Sophie Jones is a Principal at Centerview Partners.
Dr. Jones is trained in surgery, specializing in heart and lung transplant at Columbia University, where she was Chief Fellow and served on the Boards Quality Council. She has been awarded an NIH fellowship, and has authored numerous papers and book chapters.
Dr. Jones received her M.D. from Boston University School of Medicine, and a B.A. in History from Yale University.
1. What about your career has surprised you the most?
I cannot imagine my surprise as a 22-year old university graduate, if someone had told me that I would be working in biopharma M&A advisory 15 years later. However, as my career has progressed from the United Nations, to the surgical amphitheater, to investment banking, I have viewed every step as an opportunity to challenge myself to impact the health of humans across the world in a more meaningful way.
2. What about the future excites you?
I do not believe I will ever truly discover what I want to “be” when I grow up. I love the challenge and excitement of a journey, and I find motivation and inspiration from working with brilliant teams of outstanding individuals.
As a world, we are at such an exciting moment in history for the healthcare industry. Advancements in technology have planted the seeds for major advances in the treatment of diseases. Going forward, our challenge is not only to recognize those opportunities, but also to develop an entirely new treatment paradigm, as we learn what it means to be human and compassionate when for the first time in history, it is possible for health to become a human right, rather than a privilege. I cannot wait to see what the future holds.
3. What about the future scares you?
I worry on a broad scale about the development of extreme divisions in society as globalization has created enormous disparities in wealth and opportunity, and individual achievement is increasingly valued over communal well-being. There is no simple answer as to how to decrease the divide and lift up the poorest and most disenfranchised among us.
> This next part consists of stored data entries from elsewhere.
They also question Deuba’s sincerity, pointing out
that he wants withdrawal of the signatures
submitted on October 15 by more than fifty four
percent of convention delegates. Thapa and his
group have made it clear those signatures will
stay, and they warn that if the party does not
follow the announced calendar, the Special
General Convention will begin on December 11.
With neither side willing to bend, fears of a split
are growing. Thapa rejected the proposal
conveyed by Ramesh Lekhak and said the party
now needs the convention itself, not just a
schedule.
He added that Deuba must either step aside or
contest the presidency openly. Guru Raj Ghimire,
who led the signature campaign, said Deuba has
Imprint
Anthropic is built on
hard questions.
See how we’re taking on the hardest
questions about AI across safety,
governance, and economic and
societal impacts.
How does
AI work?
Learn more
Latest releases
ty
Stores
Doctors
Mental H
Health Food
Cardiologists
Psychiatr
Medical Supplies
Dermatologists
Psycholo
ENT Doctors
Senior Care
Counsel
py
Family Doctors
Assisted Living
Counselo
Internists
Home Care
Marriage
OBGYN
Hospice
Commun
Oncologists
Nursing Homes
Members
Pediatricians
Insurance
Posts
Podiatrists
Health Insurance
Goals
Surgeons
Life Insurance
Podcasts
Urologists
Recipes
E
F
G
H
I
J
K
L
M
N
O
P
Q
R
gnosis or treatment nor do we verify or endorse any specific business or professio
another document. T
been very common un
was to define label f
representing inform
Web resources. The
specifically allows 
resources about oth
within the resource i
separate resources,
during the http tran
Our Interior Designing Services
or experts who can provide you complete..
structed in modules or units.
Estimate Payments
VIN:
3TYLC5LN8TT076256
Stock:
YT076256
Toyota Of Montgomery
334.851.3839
However, I am heartened by how many wonderful foundations are working to make an impact, and I hope to continue to lend my two hands however I can.
4. Which book has had the most significant impact on your life and why?
I think of books in the same way I think of paintings—words take on brilliant shapes and colors in my mind. I read Gabriel Garcia Marquez’s “One Hundred Years of Solitude” when I was quite young. It was the first book I read that danced in vivid color in my mind. Before that book, I remember only faint black and white images. I believe Marquez’s writing unlocked the beauty hidden within the written word for me.
5. What tool do you use every day that is invaluable?
My most invaluable tool is my mind. I am so incredibly lucky to have been given the opportunity to pursue higher education and now, I am trying to put that to good use. It is a great privilege to have a career where my thoughts and creativity are valued, and my voice matters. Only a very few decades ago, women were not afforded such opportunities; and before that, it was only a very small upper class of men who had such an opportunity to pursue thought as a vocation.
6. What does the word 'power' mean to you?
Did I pay the electricity bill this month? Assuming I did, I think of “power” as a word steeped in duality. Within one small word, is an ability within individuals and groups to influence and mold progress when used in a positive manner. However, there is a darker component to power that holds the potential for great harm, and a loss of empathy towards those without it. While an individual or group might yearn for “power”, attaining it without the recognition of its deleterious potential, may be one of the most negative of human abilities. I find “power” a word to be used sparingly and only in specific circumstances, where it’s meaning can be fully comprehended by both the speaker and the listener.
7. If you woke up and had 1,000 emails in your inbox and could only answer 100, how would you choose which ones to answer?
That sounds about like my morning! My approach is to cover the most ground possible first thing in the morning, so I am set up for the day. As a scientist and mathematician, I use a soft algorithm that includes first, checking for emails from my family – those get priority always. If my mother sent 100 emails, I wouldn’t answer anyone else. Next, I exclude all “update” emails and sort the rest by sender and topic. I answer one email per unique topic. If there were to be >100 topics, I would sort by relevance to immediate tasks I already know about, and then work towards the more obscure until I hit 100. There is nothing better than a nice clean inbox in the morning. It keeps me on top of the rest of the day.
8. If we could arrange a dinner for you with one person in your industry, who would you want to invite?
I will remain contemporary, but take a bit of liberty in defining my industry to include former scientists so that I might have dinner with Angela Merkel, who holds a doctorate in physical chemistry. She is both brilliant and politically savvy. She has also shown herself to be level-headed and clear in her purpose to serve her nation and Europe. I would be on the edge of my seat to hear her thoughts on anything from the political world stage, to how she managed her career progression.